In a footnote included in the filing, her attorneys admonished the news media for questioning whether Austin was medically fit to serve as a City Council member if she was unable to stand trial. City Council meetings routinely last for four or five hours, and Austin is a member of several committees.

“Aside from the blatant rhetorical foolishness in trying to equate a periodic City Council meeting to a federal jury trial, the truth is Ms. Austin reduced her schedule due to her health issues,” Austin’s attorneys wrote. 

Austin, who earns $130,248 annually as a member of the City Council, never publicly announced that she had scaled back her official duties.

Austin was determined to complete her sixth term in office, which she won in 2019 with 54% of the vote, and not resign, which would have allowed Lightfoot to appoint a replacement, according to the filing.

“While Ms.
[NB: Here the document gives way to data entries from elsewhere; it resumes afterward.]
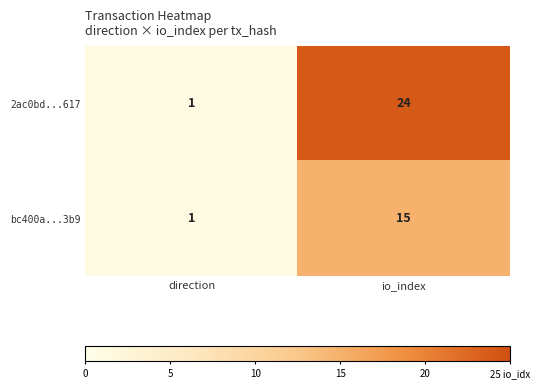

Reading left to right, list all the values displayed in this chart.

2ac0bd...617: 1	24
bc400a...3b9: 1	15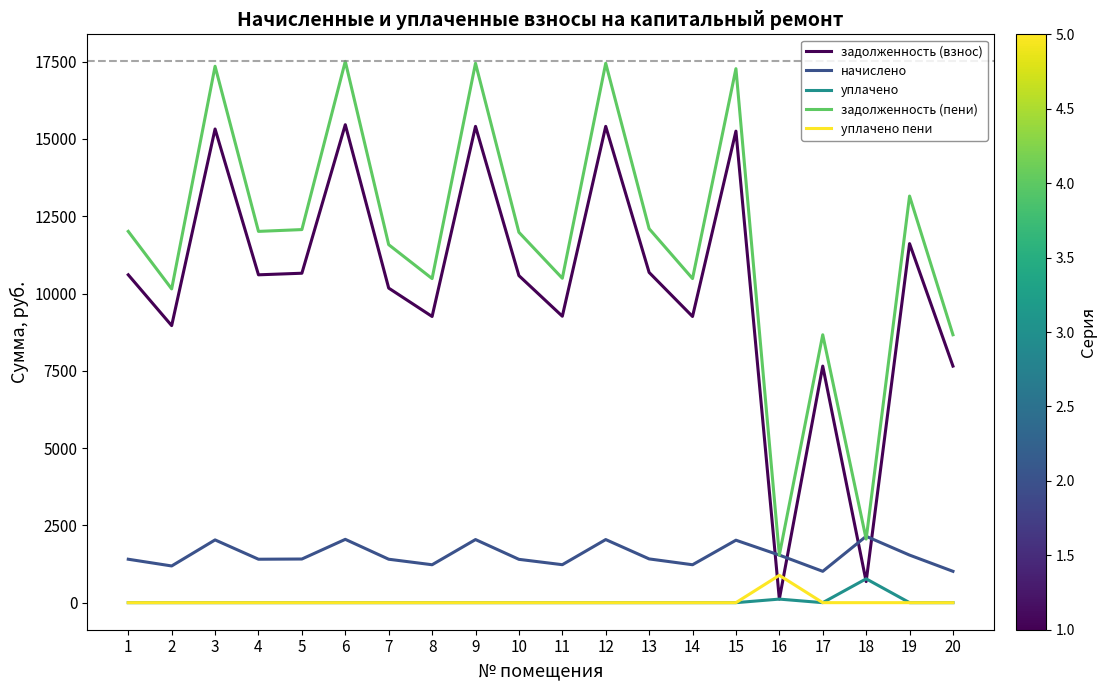

At how many categories does at least one series exceed 4994?

18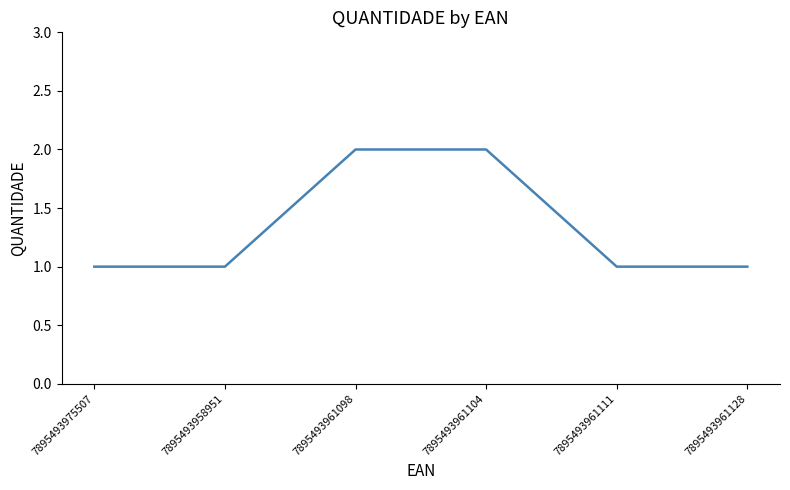

Read the value at 7895493961104.

2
Austin had confidence in the mayor exercising that customary prerogative, she regarded such a course as shirking her own oath and sense of duty to the constituents who re-elected her in 2019,” according to the filing, which anticipates that the newly elected alderperson of the 34th Ward would be appointed to finish out her term. “Again, while it may have been a better health decision for her to resign in December 2021, she should not be chided for opting for one alternative in the Hobson’s choice that confronted her. Rest assured, had she resigned in December prior to the approval of the new ward map and the recently approved city budget, the same press scribes would have been criticizing her for allowing the mayor to make an important appointment at such a critical time.”

Austin was lauded by her colleagues on the City Council’s Black Caucus for not opposing efforts to essentially absorb the 34th Ward into what is now the 21st Ward during the otherwise bitter remap debate. Austin’s decision not to fight the elimination of her ward prevented a fight between members of the Black Caucus scrambling to hold on to their positions on the South Side, which has seen an exodus of Black residents.